* **Instructions to follow**
Revise the listing below by replacing "UnitOfWork" with "DbContext" everywhere and keeping everything else unchanged. Omit the pictures from your answer.
☆ ☆ ☆
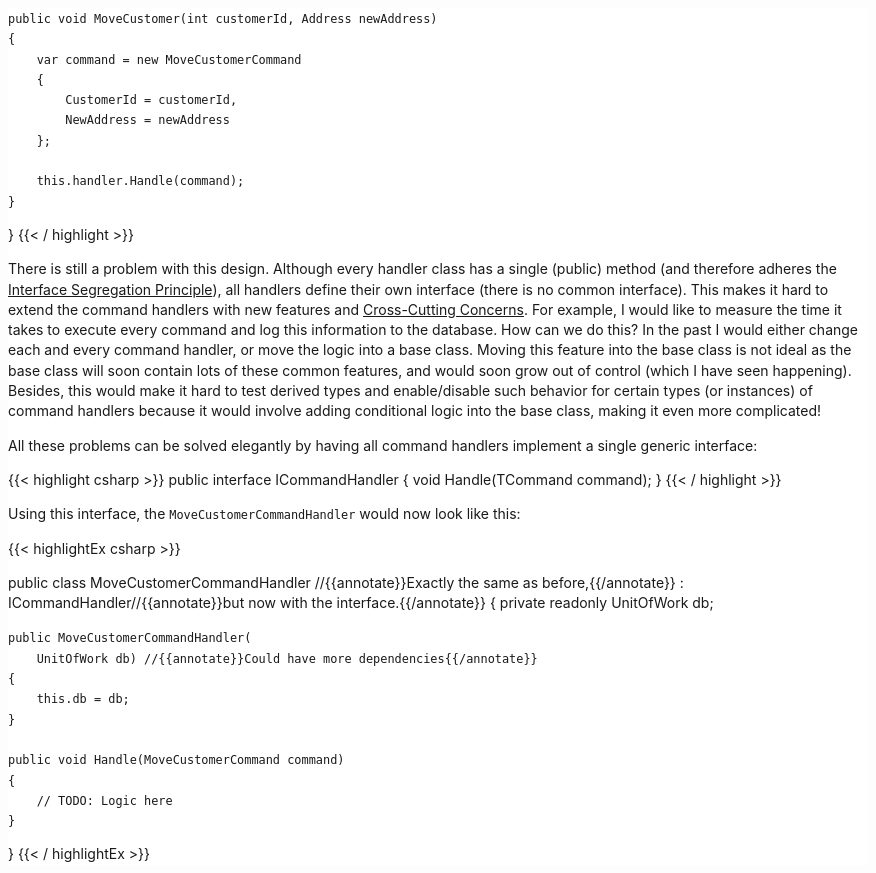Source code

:     public void MoveCustomer(int customerId, Address newAddress)
    {
        var command = new MoveCustomerCommand
        {
            CustomerId = customerId,
            NewAddress = newAddress
        };
 
        this.handler.Handle(command);
    }
}
{{< / highlight >}}

There is still a problem with this design. Although every handler class has a single (public) method (and therefore adheres the [Interface Segregation Principle](https://en.wikipedia.org/wiki/Interface_segregation_principle)), all handlers define their own interface (there is no common interface). This makes it hard to extend the command handlers with new features and [Cross-Cutting Concerns](https://en.wikipedia.org/wiki/Cross-cutting_concern). For example, I would like to measure the time it takes to execute every command and log this information to the database. How can we do this? In the past I would either change each and every command handler, or move the logic into a base class. Moving this feature into the base class is not ideal as the base class will soon contain lots of these common features, and would soon grow out of control (which I have seen happening). Besides, this would make it hard to test derived types and enable/disable such behavior for certain types (or instances) of command handlers because it would involve adding conditional logic into the base class, making it even more complicated!

All these problems can be solved elegantly by having all command handlers implement a single generic interface:

{{< highlight csharp >}}
public interface ICommandHandler<TCommand>
{
    void Handle(TCommand command);
}
{{< / highlight >}}

Using this interface, the `MoveCustomerCommandHandler` would now look like this:

{{< highlightEx csharp >}}

public class MoveCustomerCommandHandler   //{{annotate}}Exactly the same as before,{{/annotate}}
    : ICommandHandler<MoveCustomerCommand>//{{annotate}}but now with the interface.{{/annotate}}
{
    private readonly UnitOfWork db;

    public MoveCustomerCommandHandler(
        UnitOfWork db) //{{annotate}}Could have more dependencies{{/annotate}}
    {
        this.db = db;
    }
 
    public void Handle(MoveCustomerCommand command)
    {
        // TODO: Logic here
    }
}
{{< / highlightEx >}}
☆ ☆ ☆
* **Answer section**
Source code

:     public void MoveCustomer(int customerId, Address newAddress)
    {
        var command = new MoveCustomerCommand
        {
            CustomerId = customerId,
            NewAddress = newAddress
        };
 
        this.handler.Handle(command);
    }
}
{{< / highlight >}}

There is still a problem with this design. Although every handler class has a single (public) method (and therefore adheres the [Interface Segregation Principle](https://en.wikipedia.org/wiki/Interface_segregation_principle)), all handlers define their own interface (there is no common interface). This makes it hard to extend the command handlers with new features and [Cross-Cutting Concerns](https://en.wikipedia.org/wiki/Cross-cutting_concern). For example, I would like to measure the time it takes to execute every command and log this information to the database. How can we do this? In the past I would either change each and every command handler, or move the logic into a base class. Moving this feature into the base class is not ideal as the base class will soon contain lots of these common features, and would soon grow out of control (which I have seen happening). Besides, this would make it hard to test derived types and enable/disable such behavior for certain types (or instances) of command handlers because it would involve adding conditional logic into the base class, making it even more complicated!

All these problems can be solved elegantly by having all command handlers implement a single generic interface:

{{< highlight csharp >}}
public interface ICommandHandler<TCommand>
{
    void Handle(TCommand command);
}
{{< / highlight >}}

Using this interface, the `MoveCustomerCommandHandler` would now look like this:

{{< highlightEx csharp >}}

public class MoveCustomerCommandHandler   //{{annotate}}Exactly the same as before,{{/annotate}}
    : ICommandHandler<MoveCustomerCommand>//{{annotate}}but now with the interface.{{/annotate}}
{
    private readonly DbContext db;

    public MoveCustomerCommandHandler(
        DbContext db) //{{annotate}}Could have more dependencies{{/annotate}}
    {
        this.db = db;
    }
 
    public void Handle(MoveCustomerCommand command)
    {
        // TODO: Logic here
    }
}
{{< / highlightEx >}}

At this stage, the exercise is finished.